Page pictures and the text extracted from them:

::::

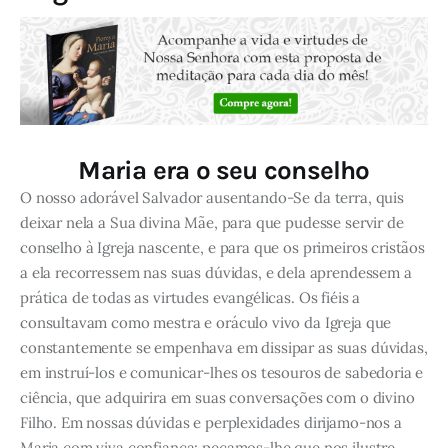
Maria era o seu conselho
O nosso adorável Salvador ausentando-Se da terra, quis
deixar nela a Sua divina Mãe, para que pudesse servir de
conselho à Igreja nascente, e para que os primeiros cristãos
a ela recorressem nas suas dúvidas, e dela aprendessem a
prática de todas as virtudes evangélicas. Os fiéis a
consultavam como mestra e oráculo vivo da Igreja que
constantemente se empenhava em dissipar as suas dúvidas,
em instruí-los e comunicar-lhes os tesouros de sabedoria e
ciência, que adquirira em suas conversações com o divino
Filho. Em nossas dúvidas e perplexidades dirijamo-nos a
Maria com viva confiança: peçamos-lhe que nos ilustre,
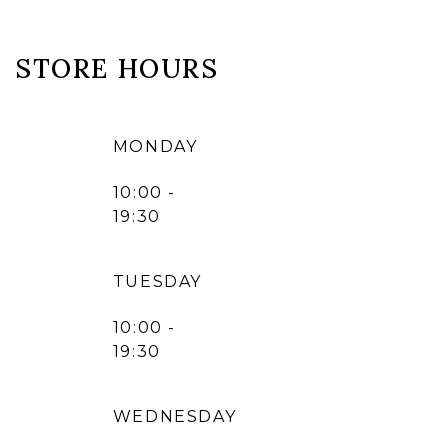
STORE HOURS
MONDAY
10:00 -
19:30
TUESDAY
10:00 -
19:30
WEDNESDAY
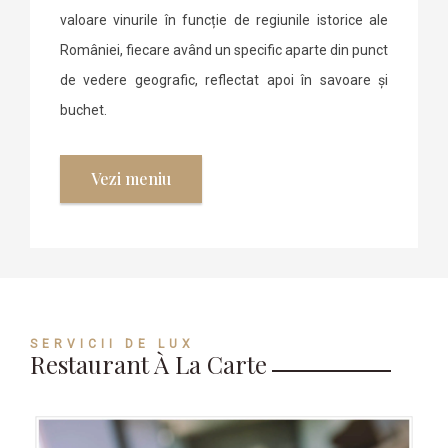
valoare vinurile în funcție de regiunile istorice ale
României, fiecare având un specific aparte din punct
de vedere geografic, reflectat apoi în savoare și
buchet.
Vezi meniu
SERVICII DE LUX
Restaurant À La Carte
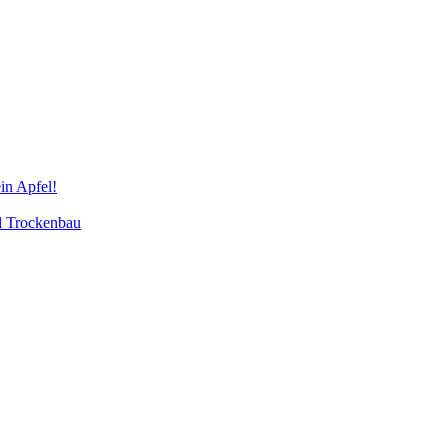
in Apfel!
d Trockenbau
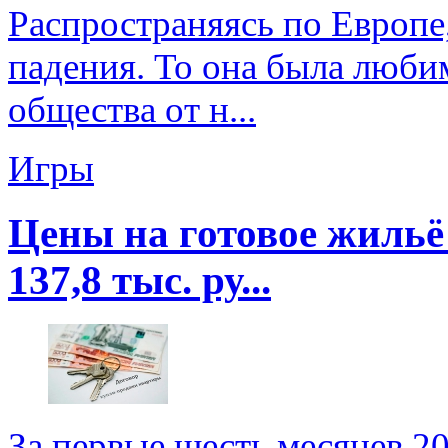
Распространяясь по Европе,
падения. То она была люби
общества от н...
Игры
Цены на готовое жильё
137,8 тыс. ру...
За первые шесть месяцев 2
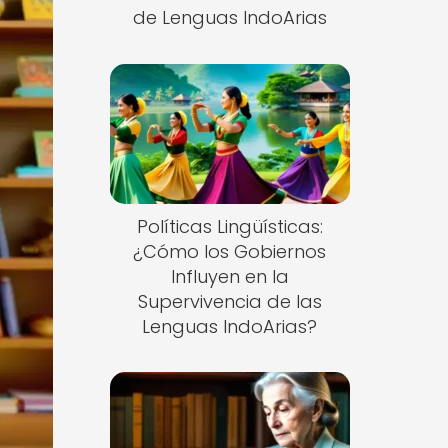
de Lenguas IndoArias
Políticas Lingüísticas:
¿Cómo los Gobiernos
Influyen en la
Supervivencia de las
Lenguas IndoArias?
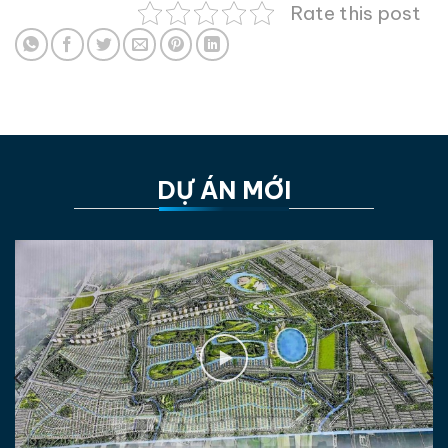
Rate this post
DỰ ÁN MỚI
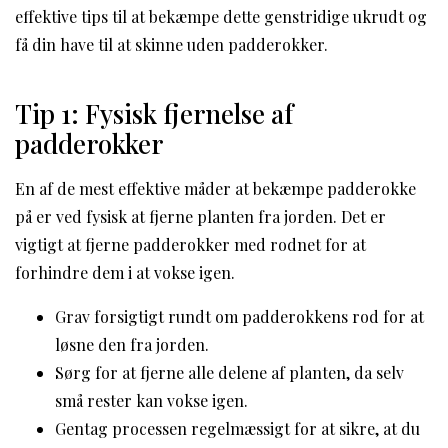
effektive tips til at bekæmpe dette genstridige ukrudt og
få din have til at skinne uden padderokker.
Tip 1: Fysisk fjernelse af
padderokker
En af de mest effektive måder at bekæmpe padderokke
på er ved fysisk at fjerne planten fra jorden. Det er
vigtigt at fjerne padderokker med rodnet for at
forhindre dem i at vokse igen.
Grav forsigtigt rundt om padderokkens rod for at
løsne den fra jorden.
Sørg for at fjerne alle delene af planten, da selv
små rester kan vokse igen.
Gentag processen regelmæssigt for at sikre, at du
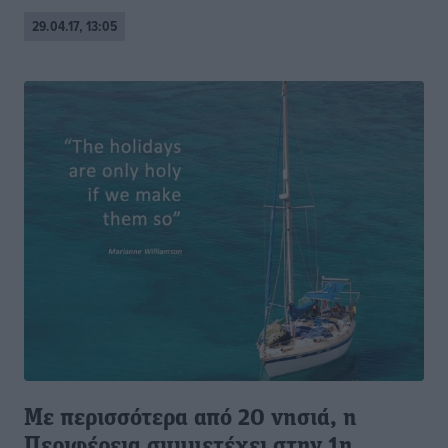
29.04.17, 13:05
Με περισσότερα από 20 νησιά, η
Περιφέρεια συμμετέχει στην 1η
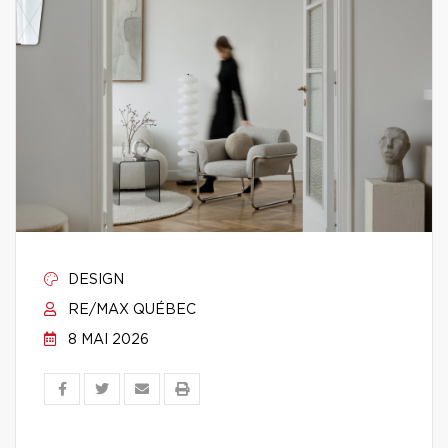
DESIGN
RE/MAX QUÉBEC
8 MAI 2026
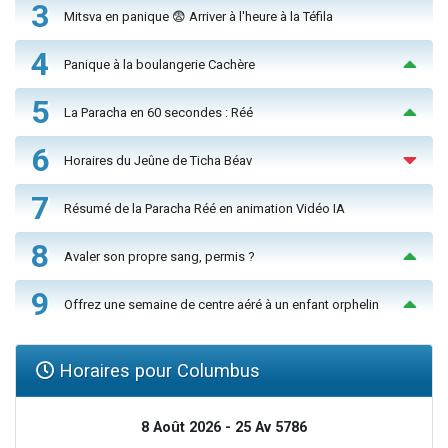
3
Mitsva en panique 😨 Arriver à l'heure à la Téfila
4
Panique à la boulangerie Cachère
5
La Paracha en 60 secondes : Réé
6
Horaires du Jeûne de Ticha Béav
7
Résumé de la Paracha Réé en animation Vidéo IA
8
Avaler son propre sang, permis ?
9
Offrez une semaine de centre aéré à un enfant orphelin
Horaires pour Columbus
8 Août 2026 - 25 Av 5786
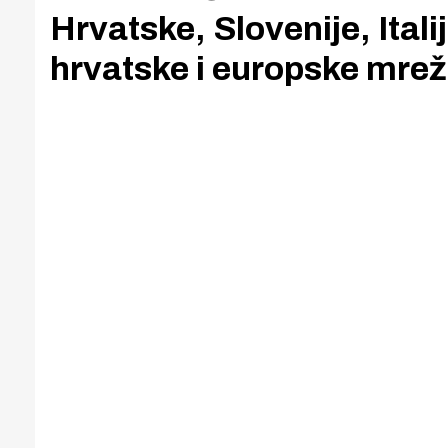
Hrvatske, Slovenije, Ital
hrvatske i europske mrež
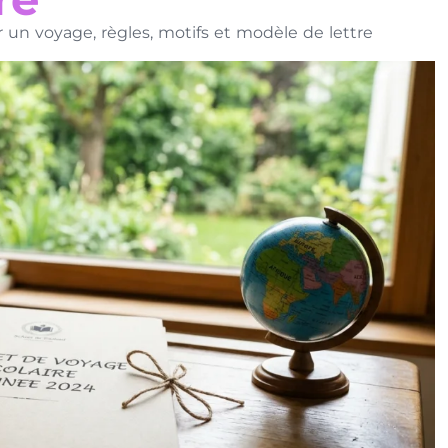
un voyage, règles, motifs et modèle de lettre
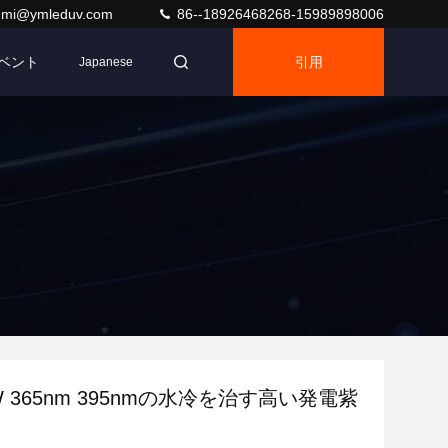
umi@ymleduv.com
86--18926468268-15989898006
ベント
引用
Japanese
W 365nm 395nmの水冷を治す高い発電紫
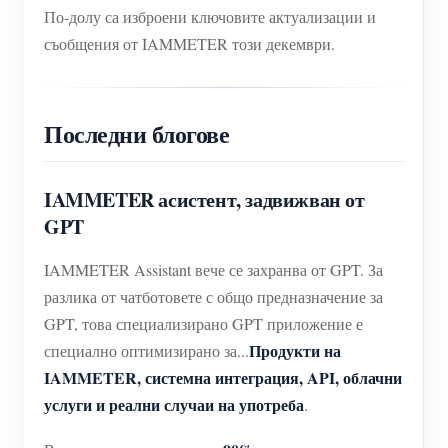
По-долу са изброени ключовите актуализации и
Домашна автоматизация
Обучително видео
Разгледайте
Контакт
съобщения от IAMMETER този декември.
Фабричен енергиен мониторинг
ЧЗВ
Програма за награди
За нас
Новини
Последни блогове
Блогове
IAMMETER асистент, задвижван от
GPT
IAMMETER Assistant вече се захранва от GPT. За
разлика от чатботовете с общо предназначение за
GPT, това специализирано GPT приложение е
Продукти на
специално оптимизирано за...
IAMMETER, системна интеграция, API, облачни
услуги и реални случаи на употреба
.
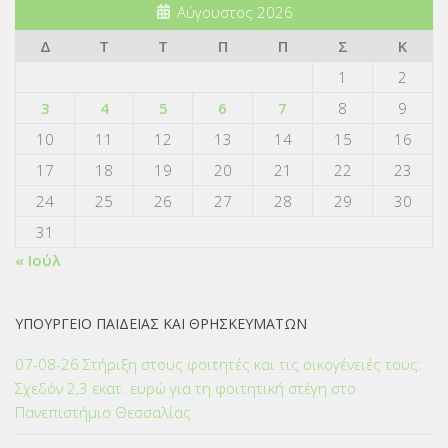
Αύγουστος 2026
Δ
Τ
Τ
Π
Π
Σ
Κ
1
2
3
4
5
6
7
8
9
10
11
12
13
14
15
16
17
18
19
20
21
22
23
24
25
26
27
28
29
30
31
« Ιούλ
ΥΠΟΥΡΓΕΙΟ ΠΑΙΔΕΙΑΣ ΚΑΙ ΘΡΗΣΚΕΥΜΑΤΩΝ
07-08-26 Στήριξη στους φοιτητές και τις οικογένειές τους:
Σχεδόν 2,3 εκατ. ευρώ για τη φοιτητική στέγη στο
Πανεπιστήμιο Θεσσαλίας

::::

Task directions:
Set down every one of the lines above word for word, and leave the pictures out of your answer.

Output for this task:
Maria era o seu conselho
O nosso adorável Salvador ausentando-Se da terra, quis
deixar nela a Sua divina Mãe, para que pudesse servir de
conselho à Igreja nascente, e para que os primeiros cristãos
a ela recorressem nas suas dúvidas, e dela aprendessem a
prática de todas as virtudes evangélicas. Os fiéis a
consultavam como mestra e oráculo vivo da Igreja que
constantemente se empenhava em dissipar as suas dúvidas,
em instruí-los e comunicar-lhes os tesouros de sabedoria e
ciência, que adquirira em suas conversações com o divino
Filho. Em nossas dúvidas e perplexidades dirijamo-nos a
Maria com viva confiança: peçamos-lhe que nos ilustre,
STORE HOURS
MONDAY
10:00 -
19:30
TUESDAY
10:00 -
19:30
WEDNESDAY
valoare vinurile în funcție de regiunile istorice ale
României, fiecare având un specific aparte din punct
de vedere geografic, reflectat apoi în savoare și
buchet.
Vezi meniu
SERVICII DE LUX
Restaurant À La Carte
in Apfel!
d Trockenbau
Распространяясь по Европе,
падения. То она была люби
общества от н...
Игры
Цены на готовое жильё
137,8 тыс. ру...
За первые шесть месяцев 2
de Lenguas IndoArias
Políticas Lingüísticas:
¿Cómo los Gobiernos
Influyen en la
Supervivencia de las
Lenguas IndoArias?
Rate this post
DỰ ÁN MỚI
effektive tips til at bekæmpe dette genstridige ukrudt og
få din have til at skinne uden padderokker.
Tip 1: Fysisk fjernelse af
padderokker
En af de mest effektive måder at bekæmpe padderokke
på er ved fysisk at fjerne planten fra jorden. Det er
vigtigt at fjerne padderokker med rodnet for at
forhindre dem i at vokse igen.
Grav forsigtigt rundt om padderokkens rod for at
løsne den fra jorden.
Sørg for at fjerne alle delene af planten, da selv
små rester kan vokse igen.
Gentag processen regelmæssigt for at sikre, at du
29.04.17, 13:05
Με περισσότερα από 20 νησιά, η
Περιφέρεια συμμετέχει στην 1η
DESIGN
RE/MAX QUÉBEC
8 MAI 2026
3
Mitsva en panique 😨 Arriver à l'heure à la Téfila
4
Panique à la boulangerie Cachère
5
La Paracha en 60 secondes : Réé
6
Horaires du Jeûne de Ticha Béav
7
Résumé de la Paracha Réé en animation Vidéo IA
8
Avaler son propre sang, permis ?
9
Offrez une semaine de centre aéré à un enfant orphelin
Horaires pour Columbus
8 Août 2026 - 25 Av 5786
Hrvatske, Slovenije, Ital
hrvatske i europske mrež
un voyage, règles, motifs et modèle de lettre
umi@ymleduv.com
86--18926468268-15989898006
ベント
引用
Japanese
W 365nm 395nmの水冷を治す高い発電紫
По-долу са изброени ключовите актуализации и
Домашна автоматизация
Обучително видео
Разгледайте
Контакт
съобщения от IAMMETER този декември.
Фабричен енергиен мониторинг
ЧЗВ
Програма за награди
За нас
Новини
Последни блогове
Блогове
IAMMETER асистент, задвижван от
GPT
IAMMETER Assistant вече се захранва от GPT. За
разлика от чатботовете с общо предназначение за
GPT, това специализирано GPT приложение е
Продукти на
специално оптимизирано за...
IAMMETER, системна интеграция, API, облачни
услуги и реални случаи на употреба
.
Αύγουστος 2026
Δ
Τ
Τ
Π
Π
Σ
Κ
1
2
3
4
5
6
7
8
9
10
11
12
13
14
15
16
17
18
19
20
21
22
23
24
25
26
27
28
29
30
31
« Ιούλ
ΥΠΟΥΡΓΕΙΟ ΠΑΙΔΕΙΑΣ ΚΑΙ ΘΡΗΣΚΕΥΜΑΤΩΝ
07-08-26 Στήριξη στους φοιτητές και τις οικογένειές τους:
Σχεδόν 2,3 εκατ. ευρώ για τη φοιτητική στέγη στο
Πανεπιστήμιο Θεσσαλίας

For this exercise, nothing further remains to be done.